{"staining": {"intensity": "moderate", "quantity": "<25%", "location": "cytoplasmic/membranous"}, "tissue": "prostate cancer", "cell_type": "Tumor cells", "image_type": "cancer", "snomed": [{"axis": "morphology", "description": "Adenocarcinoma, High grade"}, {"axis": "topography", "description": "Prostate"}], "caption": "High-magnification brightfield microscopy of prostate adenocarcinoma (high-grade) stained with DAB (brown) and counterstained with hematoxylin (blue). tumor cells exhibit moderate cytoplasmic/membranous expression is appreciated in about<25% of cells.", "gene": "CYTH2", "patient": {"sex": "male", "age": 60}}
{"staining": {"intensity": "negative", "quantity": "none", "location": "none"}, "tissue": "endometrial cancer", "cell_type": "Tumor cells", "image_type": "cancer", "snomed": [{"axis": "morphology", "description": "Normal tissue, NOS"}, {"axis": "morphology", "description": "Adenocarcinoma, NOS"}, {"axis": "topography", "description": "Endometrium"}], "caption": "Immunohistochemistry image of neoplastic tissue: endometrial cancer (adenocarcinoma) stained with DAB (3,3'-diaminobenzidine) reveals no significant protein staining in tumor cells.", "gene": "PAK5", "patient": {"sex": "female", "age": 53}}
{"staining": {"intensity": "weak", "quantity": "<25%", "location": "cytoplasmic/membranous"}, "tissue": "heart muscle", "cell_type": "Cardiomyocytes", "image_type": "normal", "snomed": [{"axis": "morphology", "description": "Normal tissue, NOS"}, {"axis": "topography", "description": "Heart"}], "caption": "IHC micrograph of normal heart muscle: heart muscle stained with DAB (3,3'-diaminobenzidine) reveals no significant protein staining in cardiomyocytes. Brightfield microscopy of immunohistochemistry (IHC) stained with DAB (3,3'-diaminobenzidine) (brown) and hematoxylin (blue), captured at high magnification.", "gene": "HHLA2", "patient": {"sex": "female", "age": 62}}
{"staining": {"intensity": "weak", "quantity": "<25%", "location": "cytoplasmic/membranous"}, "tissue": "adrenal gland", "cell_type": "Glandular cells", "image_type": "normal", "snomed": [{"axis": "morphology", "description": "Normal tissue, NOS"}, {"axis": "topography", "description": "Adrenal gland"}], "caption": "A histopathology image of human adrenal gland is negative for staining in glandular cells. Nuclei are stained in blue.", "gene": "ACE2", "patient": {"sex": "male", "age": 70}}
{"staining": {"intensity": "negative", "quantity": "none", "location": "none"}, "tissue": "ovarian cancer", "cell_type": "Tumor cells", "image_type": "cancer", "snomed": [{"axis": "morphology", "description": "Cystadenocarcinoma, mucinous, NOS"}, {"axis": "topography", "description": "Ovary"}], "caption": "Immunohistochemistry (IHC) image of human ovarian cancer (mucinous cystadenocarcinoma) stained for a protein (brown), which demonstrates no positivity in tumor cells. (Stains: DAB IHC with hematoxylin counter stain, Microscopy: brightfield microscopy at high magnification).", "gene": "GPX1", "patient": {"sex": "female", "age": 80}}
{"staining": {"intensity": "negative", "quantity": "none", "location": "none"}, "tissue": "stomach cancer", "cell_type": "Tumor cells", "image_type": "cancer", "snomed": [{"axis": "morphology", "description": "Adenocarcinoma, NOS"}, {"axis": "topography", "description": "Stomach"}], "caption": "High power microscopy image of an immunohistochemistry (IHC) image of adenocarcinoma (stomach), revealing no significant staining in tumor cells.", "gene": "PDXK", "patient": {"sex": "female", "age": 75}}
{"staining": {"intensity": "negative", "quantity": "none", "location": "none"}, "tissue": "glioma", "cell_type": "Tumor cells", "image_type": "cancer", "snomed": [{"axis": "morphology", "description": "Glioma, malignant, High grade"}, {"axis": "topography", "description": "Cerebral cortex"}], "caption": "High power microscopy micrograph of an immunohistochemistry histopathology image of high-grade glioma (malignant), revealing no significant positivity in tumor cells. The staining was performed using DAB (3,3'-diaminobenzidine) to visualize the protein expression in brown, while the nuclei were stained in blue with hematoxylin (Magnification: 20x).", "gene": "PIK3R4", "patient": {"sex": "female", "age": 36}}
*****
Assigned task: Exactly how many lines of the records include "revealing"? Provide the number by itself.

Reply to the task: 2